Digital signal processing (DSP) is one of the ‘foundational’ but somewhat invisible, engineering topics of the modern world, without which,
many of the technologies we take for granted: the digital telephone,
digital radio, television, CD and MP3 players, WiFi, radar, to name
just a few, would not be possible. A relative newcomer by comparison,
statistical machine learning is the theoretical backbone of exciting technologies that are by now starting to reach a level of ubiquity, such as
automatic techniques for car registration plate recognition, speech recognition, stock market prediction, defect detection on assembly lines, robot
guidance and autonomous car navigation.
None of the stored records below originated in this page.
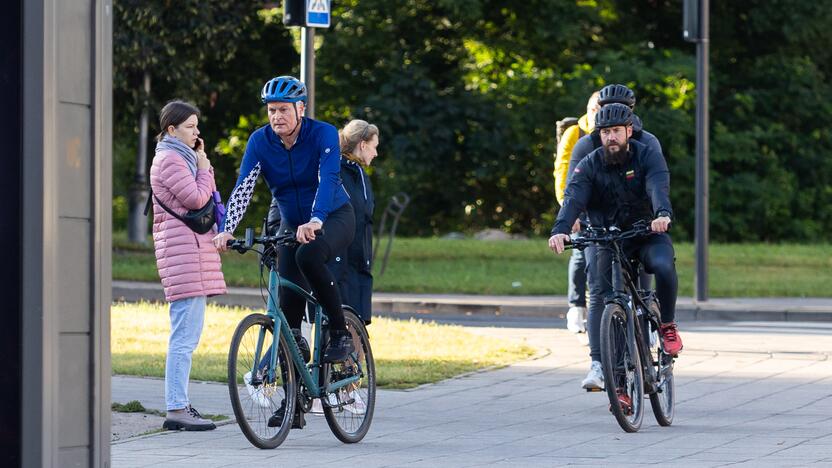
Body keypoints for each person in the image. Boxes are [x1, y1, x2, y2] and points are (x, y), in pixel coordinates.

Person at [212, 76, 356, 427]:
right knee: (285, 306)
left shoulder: (321, 134)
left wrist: (317, 220)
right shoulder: (260, 141)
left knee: (309, 257)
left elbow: (329, 179)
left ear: (300, 109)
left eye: (282, 110)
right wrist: (227, 228)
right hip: (292, 225)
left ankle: (339, 332)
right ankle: (293, 403)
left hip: (334, 216)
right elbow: (244, 185)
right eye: (271, 110)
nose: (276, 116)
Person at [549, 103, 684, 404]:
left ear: (629, 131)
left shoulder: (646, 154)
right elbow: (573, 198)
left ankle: (667, 326)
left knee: (662, 266)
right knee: (612, 300)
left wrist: (661, 213)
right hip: (607, 238)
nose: (611, 137)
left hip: (646, 233)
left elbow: (658, 187)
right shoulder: (590, 163)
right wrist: (560, 229)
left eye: (616, 131)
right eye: (606, 132)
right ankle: (620, 386)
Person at [566, 84, 666, 391]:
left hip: (639, 224)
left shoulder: (646, 143)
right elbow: (575, 188)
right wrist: (575, 222)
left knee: (642, 279)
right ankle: (599, 362)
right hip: (601, 227)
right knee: (599, 291)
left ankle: (648, 326)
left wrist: (657, 217)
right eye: (599, 110)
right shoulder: (587, 146)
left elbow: (656, 183)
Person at [149, 100, 227, 431]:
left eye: (197, 126)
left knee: (186, 335)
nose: (197, 132)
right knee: (184, 336)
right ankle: (177, 408)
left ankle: (179, 405)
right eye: (190, 127)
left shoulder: (177, 158)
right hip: (184, 256)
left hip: (188, 253)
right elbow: (197, 199)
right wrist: (205, 166)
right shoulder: (170, 160)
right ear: (171, 130)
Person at [553, 92, 600, 335]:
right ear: (588, 109)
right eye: (595, 108)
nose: (598, 113)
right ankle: (576, 306)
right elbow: (562, 171)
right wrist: (568, 210)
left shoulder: (612, 132)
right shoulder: (576, 134)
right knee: (581, 253)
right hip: (578, 201)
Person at [328, 119, 379, 325]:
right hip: (343, 262)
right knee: (341, 323)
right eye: (374, 147)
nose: (376, 153)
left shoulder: (358, 173)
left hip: (357, 262)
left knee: (356, 324)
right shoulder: (340, 171)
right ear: (363, 144)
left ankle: (354, 357)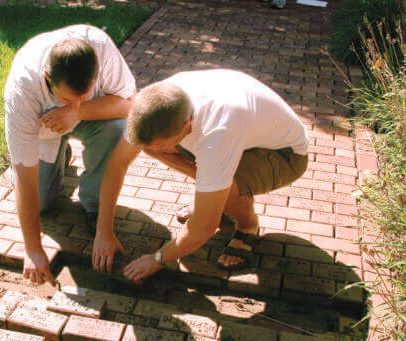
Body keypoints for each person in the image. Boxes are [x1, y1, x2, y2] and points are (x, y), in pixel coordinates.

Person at [92, 69, 308, 282]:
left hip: (285, 155)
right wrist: (104, 233)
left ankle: (247, 226)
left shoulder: (217, 133)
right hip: (239, 133)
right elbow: (116, 165)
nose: (158, 150)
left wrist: (156, 259)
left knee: (226, 185)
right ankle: (213, 196)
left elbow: (204, 227)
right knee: (149, 147)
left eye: (163, 144)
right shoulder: (153, 106)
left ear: (186, 126)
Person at [5, 25, 136, 286]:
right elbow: (26, 180)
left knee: (119, 129)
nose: (72, 102)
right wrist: (32, 249)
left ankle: (94, 205)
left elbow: (131, 104)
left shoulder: (102, 50)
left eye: (82, 95)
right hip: (43, 127)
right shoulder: (22, 89)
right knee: (40, 202)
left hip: (93, 117)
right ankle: (57, 156)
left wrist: (78, 111)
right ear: (47, 77)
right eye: (66, 98)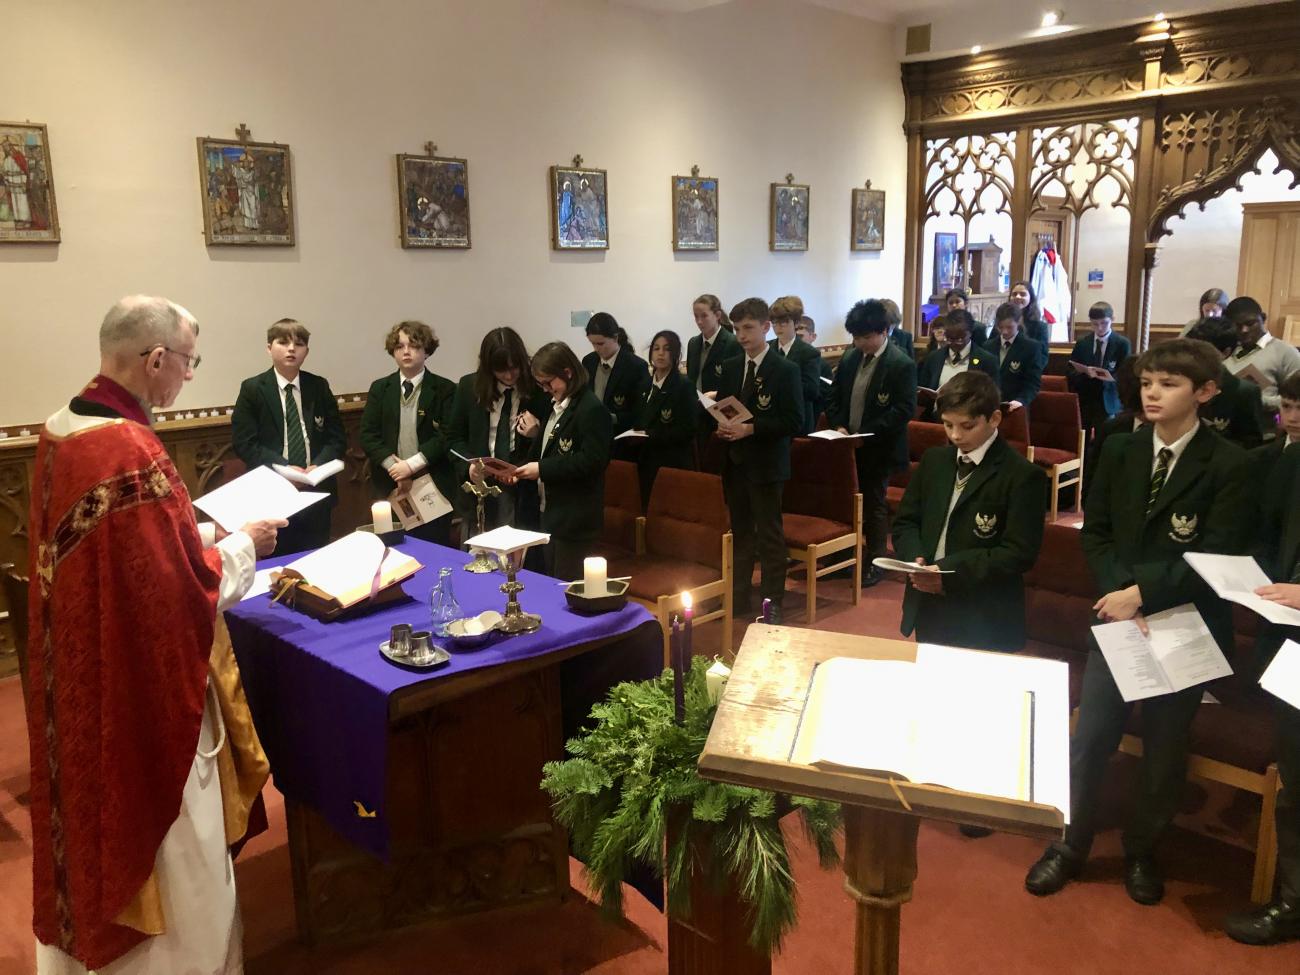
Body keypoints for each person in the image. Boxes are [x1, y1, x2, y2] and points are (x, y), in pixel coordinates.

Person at [27, 295, 282, 975]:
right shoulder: (128, 447)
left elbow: (125, 555)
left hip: (87, 672)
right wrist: (244, 547)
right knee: (176, 844)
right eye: (188, 362)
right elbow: (175, 594)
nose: (189, 377)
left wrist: (194, 535)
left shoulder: (62, 429)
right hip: (144, 694)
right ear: (155, 358)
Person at [1025, 338, 1252, 906]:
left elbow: (1220, 551)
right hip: (1119, 616)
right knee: (1092, 736)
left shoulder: (1229, 462)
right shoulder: (1121, 448)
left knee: (1165, 747)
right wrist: (1120, 592)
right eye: (1148, 382)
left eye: (1169, 384)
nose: (1153, 393)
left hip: (1185, 622)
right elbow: (1096, 530)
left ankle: (1142, 849)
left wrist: (1143, 592)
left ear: (1205, 392)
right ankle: (1070, 844)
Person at [892, 370, 1048, 651]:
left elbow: (1018, 553)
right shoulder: (934, 461)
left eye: (967, 426)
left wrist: (947, 572)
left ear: (994, 419)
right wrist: (913, 558)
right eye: (947, 424)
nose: (955, 435)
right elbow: (906, 521)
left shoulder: (1022, 475)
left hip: (983, 609)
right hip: (928, 600)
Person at [1223, 440, 1300, 944]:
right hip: (1290, 639)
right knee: (1296, 775)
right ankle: (1293, 900)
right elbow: (1270, 535)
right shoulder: (1291, 461)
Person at [711, 297, 803, 623]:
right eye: (736, 329)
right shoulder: (733, 365)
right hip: (736, 462)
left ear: (766, 327)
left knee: (768, 535)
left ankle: (771, 600)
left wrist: (751, 429)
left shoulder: (785, 369)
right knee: (740, 533)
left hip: (766, 463)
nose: (741, 336)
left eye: (748, 328)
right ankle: (738, 596)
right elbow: (727, 406)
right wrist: (723, 426)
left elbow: (795, 421)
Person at [231, 318, 347, 555]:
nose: (291, 349)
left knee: (316, 557)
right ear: (269, 348)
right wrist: (287, 470)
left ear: (307, 351)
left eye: (299, 344)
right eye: (283, 342)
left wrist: (317, 466)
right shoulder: (253, 388)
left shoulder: (318, 386)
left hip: (316, 488)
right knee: (278, 561)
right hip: (273, 488)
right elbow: (245, 443)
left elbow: (336, 437)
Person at [827, 299, 918, 588]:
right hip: (847, 442)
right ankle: (847, 555)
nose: (860, 343)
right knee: (846, 500)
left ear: (883, 332)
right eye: (855, 337)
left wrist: (866, 432)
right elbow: (835, 395)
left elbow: (903, 409)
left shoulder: (900, 363)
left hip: (880, 446)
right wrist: (840, 424)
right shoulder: (851, 357)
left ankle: (875, 560)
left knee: (874, 503)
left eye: (866, 337)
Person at [514, 342, 611, 582]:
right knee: (552, 580)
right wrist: (520, 469)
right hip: (551, 513)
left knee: (568, 587)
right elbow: (548, 451)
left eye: (549, 383)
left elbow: (592, 460)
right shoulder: (556, 406)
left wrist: (541, 469)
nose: (546, 389)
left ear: (568, 372)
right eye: (541, 384)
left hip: (575, 519)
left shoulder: (591, 409)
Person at [359, 321, 458, 545]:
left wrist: (411, 465)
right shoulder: (380, 388)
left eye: (413, 345)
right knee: (394, 551)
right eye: (399, 346)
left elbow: (447, 435)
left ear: (426, 351)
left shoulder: (445, 389)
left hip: (432, 484)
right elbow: (367, 434)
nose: (406, 351)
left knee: (434, 549)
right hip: (390, 485)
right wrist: (395, 468)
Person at [447, 326, 548, 531]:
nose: (510, 375)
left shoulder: (539, 389)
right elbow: (453, 438)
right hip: (481, 487)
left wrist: (536, 434)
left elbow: (551, 441)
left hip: (522, 490)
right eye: (501, 370)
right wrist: (469, 467)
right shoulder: (469, 386)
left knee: (518, 555)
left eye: (515, 367)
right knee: (479, 554)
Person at [1186, 316, 1270, 451]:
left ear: (1226, 352)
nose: (1193, 358)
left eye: (1202, 353)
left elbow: (1250, 444)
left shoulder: (1243, 391)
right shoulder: (1179, 383)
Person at [636, 330, 697, 506]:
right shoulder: (645, 384)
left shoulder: (683, 385)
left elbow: (688, 429)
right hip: (646, 460)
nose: (660, 353)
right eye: (656, 348)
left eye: (667, 349)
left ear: (676, 353)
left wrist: (652, 434)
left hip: (672, 461)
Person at [685, 294, 743, 471]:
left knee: (719, 462)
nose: (699, 321)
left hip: (722, 408)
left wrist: (716, 394)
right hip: (698, 409)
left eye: (704, 316)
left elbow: (737, 381)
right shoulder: (694, 343)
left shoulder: (732, 342)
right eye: (696, 316)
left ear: (717, 315)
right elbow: (692, 377)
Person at [582, 311, 649, 453]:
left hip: (621, 440)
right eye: (592, 343)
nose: (596, 348)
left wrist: (612, 418)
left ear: (615, 338)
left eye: (601, 343)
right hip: (592, 437)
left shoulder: (636, 366)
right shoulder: (589, 361)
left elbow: (640, 412)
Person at [1223, 295, 1300, 414]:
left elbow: (1296, 397)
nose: (1244, 330)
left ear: (1263, 318)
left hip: (1268, 427)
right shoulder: (1227, 352)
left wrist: (1254, 399)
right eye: (1238, 326)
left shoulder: (1285, 352)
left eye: (1250, 323)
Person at [1067, 301, 1132, 436]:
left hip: (1107, 399)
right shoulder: (1083, 342)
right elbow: (1070, 369)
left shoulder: (1121, 343)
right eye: (1095, 324)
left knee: (1104, 437)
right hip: (1086, 397)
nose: (1100, 328)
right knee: (1081, 437)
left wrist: (1109, 376)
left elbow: (1126, 372)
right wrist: (1084, 372)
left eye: (1104, 323)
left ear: (1112, 320)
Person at [916, 311, 999, 406]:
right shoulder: (933, 357)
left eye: (960, 338)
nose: (954, 343)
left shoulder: (987, 360)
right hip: (935, 416)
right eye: (950, 338)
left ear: (970, 333)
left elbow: (992, 398)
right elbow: (923, 389)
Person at [769, 295, 823, 434]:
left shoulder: (809, 353)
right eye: (774, 323)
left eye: (783, 322)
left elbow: (811, 390)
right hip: (772, 417)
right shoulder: (768, 348)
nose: (777, 328)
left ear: (796, 322)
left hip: (799, 421)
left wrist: (781, 384)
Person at [986, 302, 1044, 414]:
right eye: (1001, 327)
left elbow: (1033, 383)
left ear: (1018, 322)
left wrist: (1020, 401)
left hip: (1016, 407)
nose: (1004, 332)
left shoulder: (1031, 347)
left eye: (1009, 327)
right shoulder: (988, 346)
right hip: (990, 406)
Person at [1008, 280, 1052, 367]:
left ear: (1030, 298)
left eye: (1023, 294)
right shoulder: (1002, 321)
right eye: (1014, 294)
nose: (1018, 297)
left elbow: (1042, 356)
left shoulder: (1040, 327)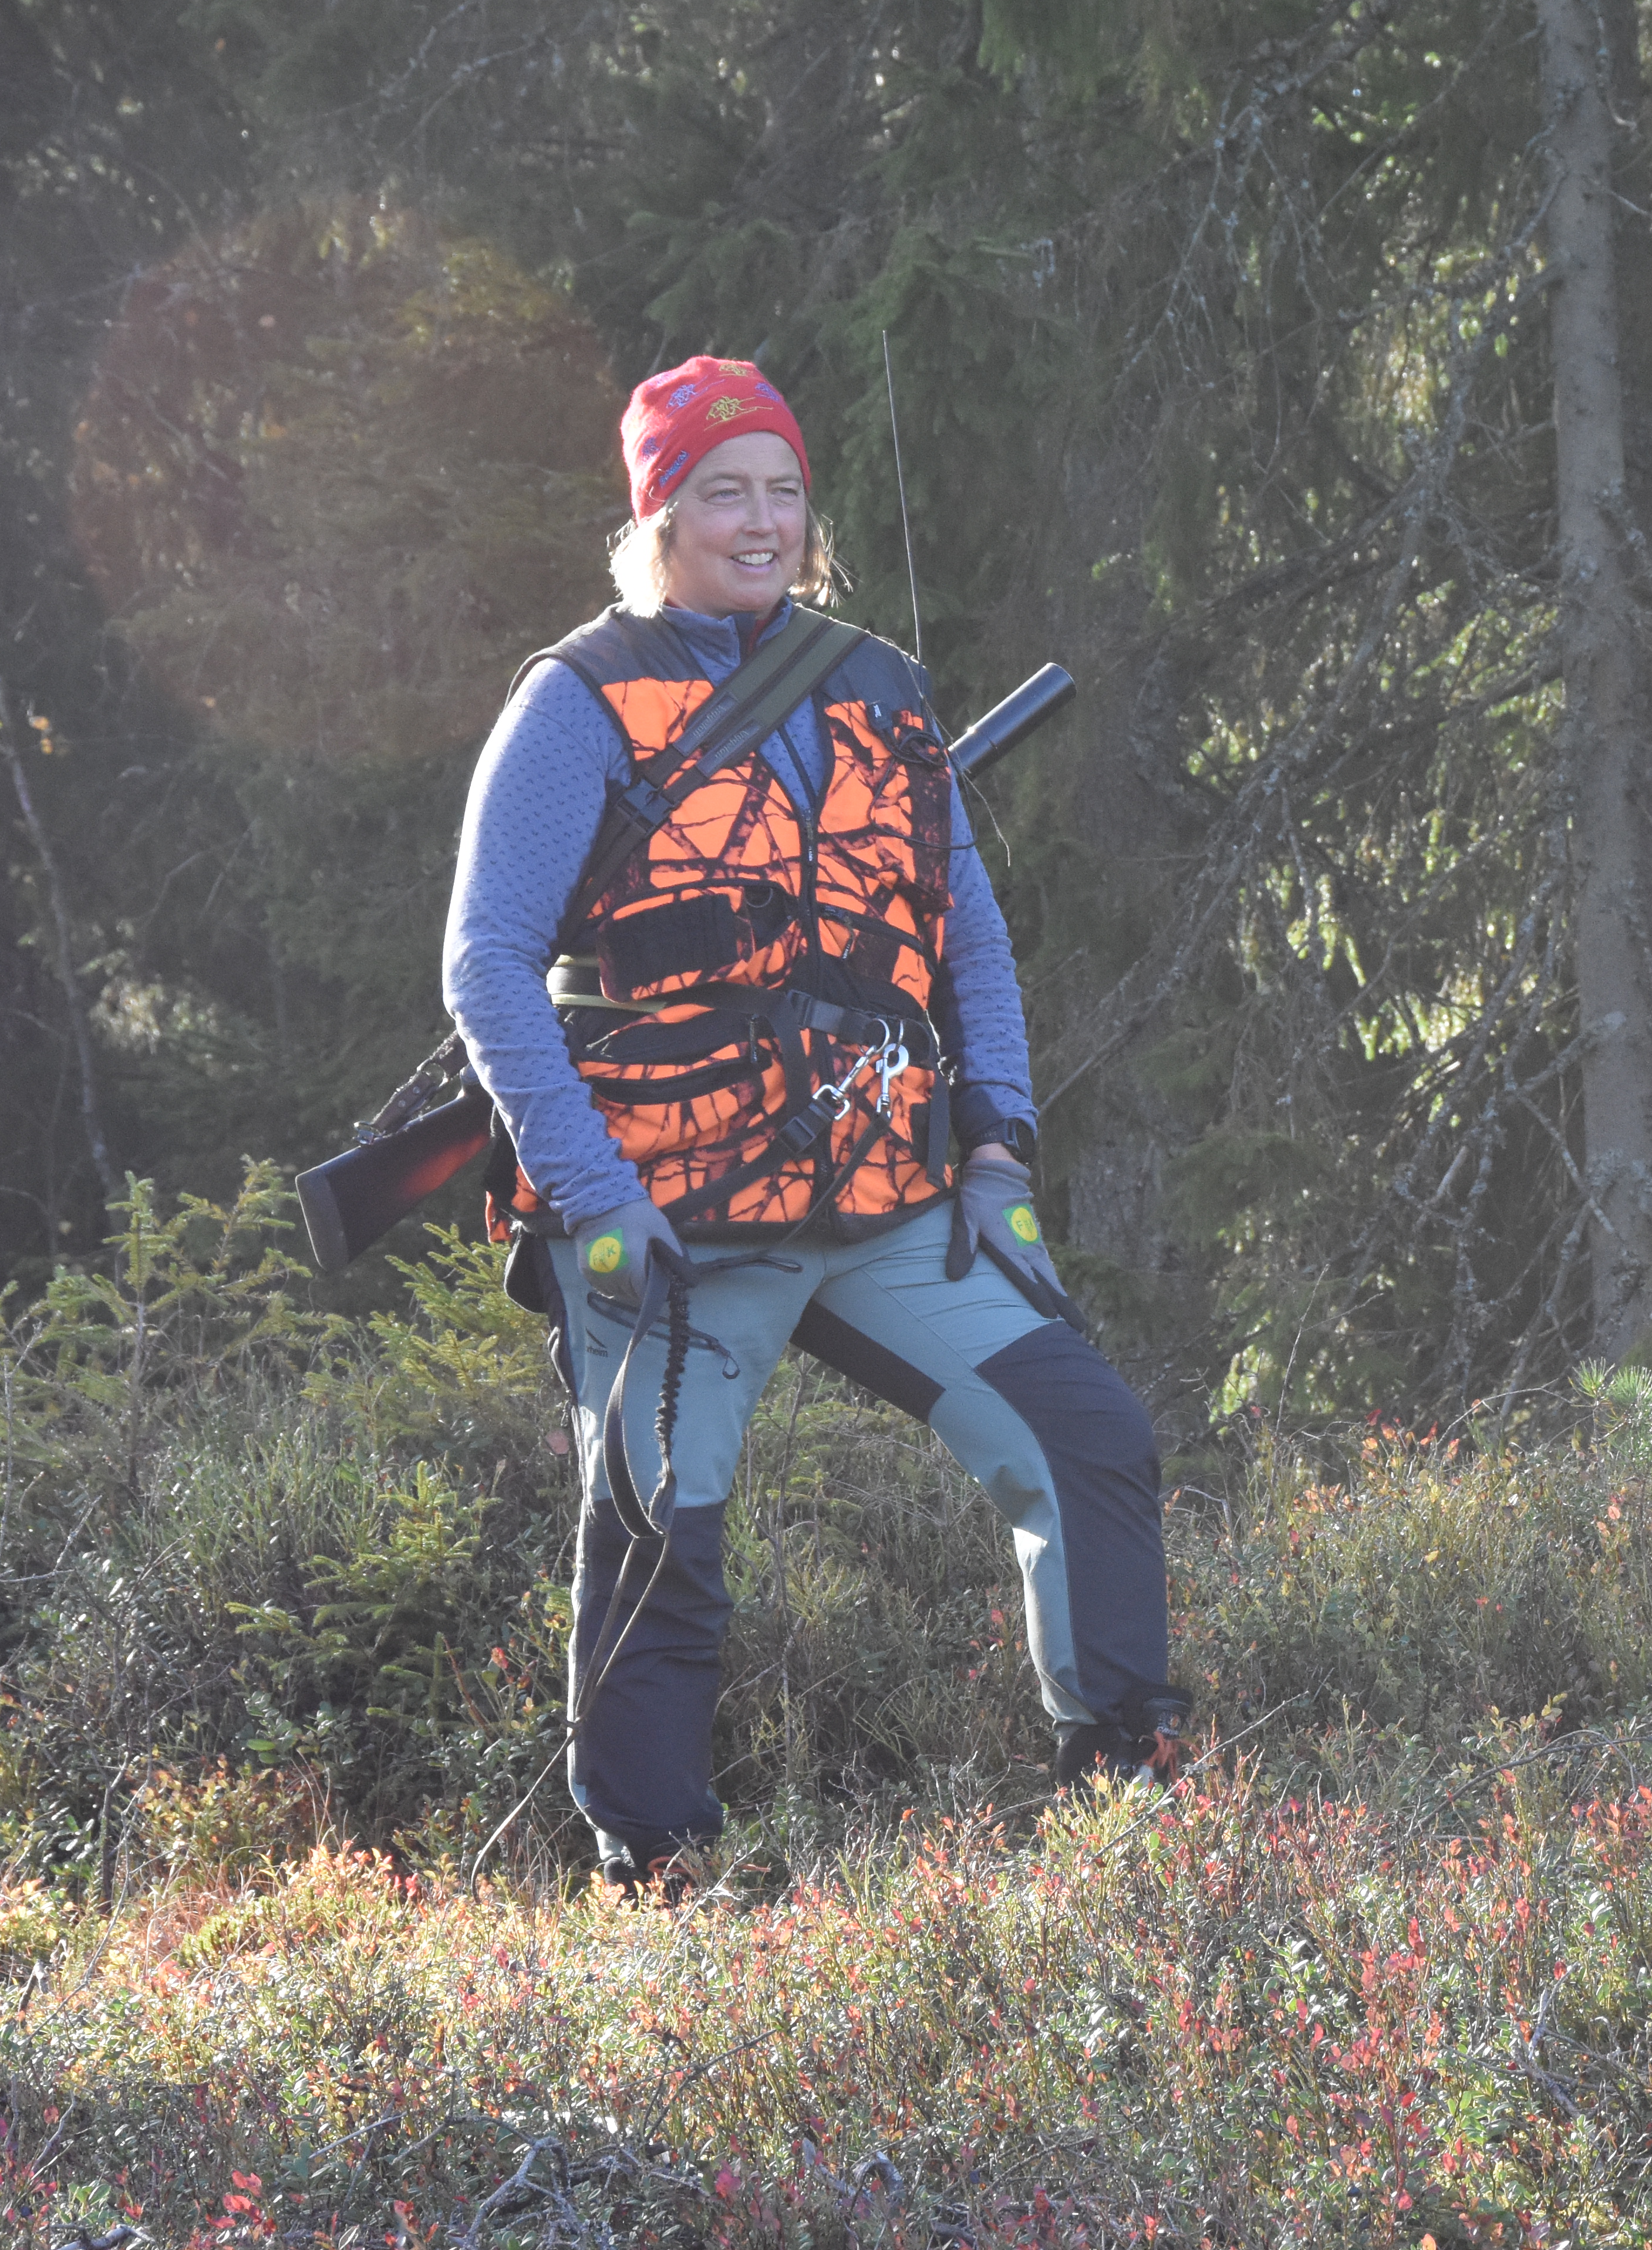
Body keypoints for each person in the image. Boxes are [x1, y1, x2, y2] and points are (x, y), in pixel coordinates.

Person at [444, 355, 1181, 1892]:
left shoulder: (877, 685)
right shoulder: (573, 700)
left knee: (1090, 1434)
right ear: (660, 510)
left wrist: (997, 1147)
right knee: (662, 1523)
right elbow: (485, 969)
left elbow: (966, 940)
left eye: (783, 488)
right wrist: (589, 1193)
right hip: (670, 1207)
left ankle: (1129, 1824)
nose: (763, 519)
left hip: (883, 1186)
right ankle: (658, 1877)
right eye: (726, 490)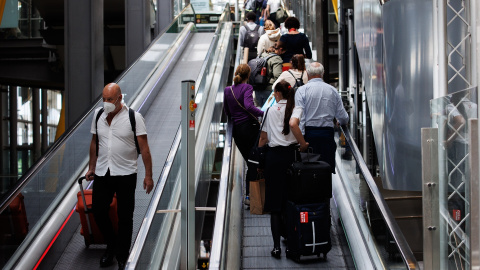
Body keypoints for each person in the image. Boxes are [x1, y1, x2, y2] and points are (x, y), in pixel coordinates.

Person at [85, 83, 154, 270]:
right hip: (102, 171)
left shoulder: (134, 117)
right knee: (98, 210)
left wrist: (148, 176)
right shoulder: (98, 115)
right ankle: (111, 244)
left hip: (126, 173)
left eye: (110, 100)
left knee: (125, 216)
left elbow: (145, 149)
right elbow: (94, 142)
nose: (106, 103)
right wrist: (92, 166)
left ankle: (122, 255)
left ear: (119, 99)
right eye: (104, 99)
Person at [257, 80, 297, 258]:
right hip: (291, 159)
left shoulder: (270, 110)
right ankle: (290, 245)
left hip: (274, 160)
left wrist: (259, 159)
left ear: (278, 94)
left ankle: (276, 247)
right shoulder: (295, 110)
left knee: (275, 206)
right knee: (289, 203)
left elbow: (263, 139)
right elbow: (298, 131)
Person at [289, 62, 349, 172]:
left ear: (307, 73)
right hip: (327, 136)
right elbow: (343, 117)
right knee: (326, 170)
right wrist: (340, 121)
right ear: (323, 73)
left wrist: (301, 141)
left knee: (308, 172)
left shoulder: (302, 90)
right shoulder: (332, 90)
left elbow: (301, 118)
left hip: (309, 136)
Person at [224, 64, 264, 204]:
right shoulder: (247, 87)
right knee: (255, 161)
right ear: (248, 75)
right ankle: (250, 195)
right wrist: (263, 113)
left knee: (250, 160)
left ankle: (250, 194)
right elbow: (248, 106)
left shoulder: (228, 90)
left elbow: (227, 111)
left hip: (237, 130)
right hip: (249, 128)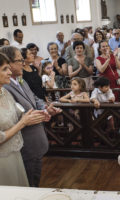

Statistical machine learning
has origins in the recent merging of classical probability and statistics
with artificial intelligence, which exploits the analogy between intelligent
information processing in biological brains and sophisticated statistical
modelling and inference.
DSP and statistical machine learning are of such wide importance to
the knowledge economy that both have undergone rapid changes and
seen radical improvements in scope and applicability. Both DSP and
statistical machine learning make use of key topics in applied mathematics such as probability and statistics, algebra, calculus, graphs and networks. Therefore, intimate formal links between the two subjects
exist and because of this, an emerging consensus view is that DSP and
statistical machine learning should not be seen as separate subjects.